(Items from a dataset)

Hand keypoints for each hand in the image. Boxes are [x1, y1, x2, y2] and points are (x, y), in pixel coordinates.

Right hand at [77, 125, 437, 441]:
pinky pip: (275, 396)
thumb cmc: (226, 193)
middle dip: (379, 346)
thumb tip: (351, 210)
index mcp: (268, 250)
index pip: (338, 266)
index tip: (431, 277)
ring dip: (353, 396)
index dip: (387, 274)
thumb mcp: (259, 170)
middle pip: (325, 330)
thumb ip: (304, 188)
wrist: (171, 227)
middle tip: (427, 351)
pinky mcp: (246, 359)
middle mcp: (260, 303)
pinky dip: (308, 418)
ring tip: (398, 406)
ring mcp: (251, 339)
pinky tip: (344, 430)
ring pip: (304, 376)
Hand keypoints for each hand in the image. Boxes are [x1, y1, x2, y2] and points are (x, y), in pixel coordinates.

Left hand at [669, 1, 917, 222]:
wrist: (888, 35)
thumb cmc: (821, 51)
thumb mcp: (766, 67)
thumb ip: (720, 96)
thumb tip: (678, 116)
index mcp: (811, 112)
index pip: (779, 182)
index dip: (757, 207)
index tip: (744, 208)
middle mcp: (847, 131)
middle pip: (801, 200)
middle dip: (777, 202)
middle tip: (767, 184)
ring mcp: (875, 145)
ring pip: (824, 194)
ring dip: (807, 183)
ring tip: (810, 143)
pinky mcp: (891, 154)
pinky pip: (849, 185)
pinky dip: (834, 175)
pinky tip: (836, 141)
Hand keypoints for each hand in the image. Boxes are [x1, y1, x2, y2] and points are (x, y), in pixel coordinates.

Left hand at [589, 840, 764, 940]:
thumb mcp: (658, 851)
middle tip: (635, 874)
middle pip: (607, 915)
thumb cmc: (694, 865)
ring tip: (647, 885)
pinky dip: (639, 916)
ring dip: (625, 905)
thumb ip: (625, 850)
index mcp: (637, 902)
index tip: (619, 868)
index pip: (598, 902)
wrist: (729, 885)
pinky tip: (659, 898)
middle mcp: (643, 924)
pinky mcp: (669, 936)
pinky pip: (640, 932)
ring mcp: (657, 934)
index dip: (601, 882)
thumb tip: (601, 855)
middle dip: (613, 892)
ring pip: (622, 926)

==

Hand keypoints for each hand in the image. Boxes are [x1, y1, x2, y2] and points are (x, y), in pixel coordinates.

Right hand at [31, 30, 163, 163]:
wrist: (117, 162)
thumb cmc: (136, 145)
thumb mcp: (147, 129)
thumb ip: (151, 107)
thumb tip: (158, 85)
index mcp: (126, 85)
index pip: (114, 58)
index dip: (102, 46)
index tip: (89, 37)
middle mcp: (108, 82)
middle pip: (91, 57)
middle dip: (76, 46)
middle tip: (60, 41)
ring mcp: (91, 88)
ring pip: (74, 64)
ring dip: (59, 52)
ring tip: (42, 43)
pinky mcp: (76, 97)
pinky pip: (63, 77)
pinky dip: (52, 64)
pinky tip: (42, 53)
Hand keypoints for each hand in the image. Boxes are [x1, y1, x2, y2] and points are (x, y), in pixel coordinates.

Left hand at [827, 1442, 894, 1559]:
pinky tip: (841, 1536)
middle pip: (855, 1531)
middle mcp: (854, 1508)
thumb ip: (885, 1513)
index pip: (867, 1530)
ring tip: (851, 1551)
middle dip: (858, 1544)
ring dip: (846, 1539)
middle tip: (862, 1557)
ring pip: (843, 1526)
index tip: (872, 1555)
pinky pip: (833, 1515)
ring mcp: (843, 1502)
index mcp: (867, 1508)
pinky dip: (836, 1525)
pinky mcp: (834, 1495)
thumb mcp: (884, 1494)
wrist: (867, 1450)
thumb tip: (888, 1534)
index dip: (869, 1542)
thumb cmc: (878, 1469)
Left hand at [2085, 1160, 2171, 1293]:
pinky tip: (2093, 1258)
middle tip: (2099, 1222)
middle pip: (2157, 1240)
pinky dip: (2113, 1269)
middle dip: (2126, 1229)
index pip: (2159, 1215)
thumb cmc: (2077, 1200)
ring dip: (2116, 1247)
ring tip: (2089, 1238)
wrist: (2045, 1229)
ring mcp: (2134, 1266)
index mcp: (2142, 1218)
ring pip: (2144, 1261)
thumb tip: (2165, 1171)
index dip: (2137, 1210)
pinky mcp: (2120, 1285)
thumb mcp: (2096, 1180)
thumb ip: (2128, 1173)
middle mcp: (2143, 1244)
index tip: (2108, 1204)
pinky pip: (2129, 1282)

Work to complete:
Look over the records above and say, with no extra words, how many lines include "wrist".

Response to this task:
6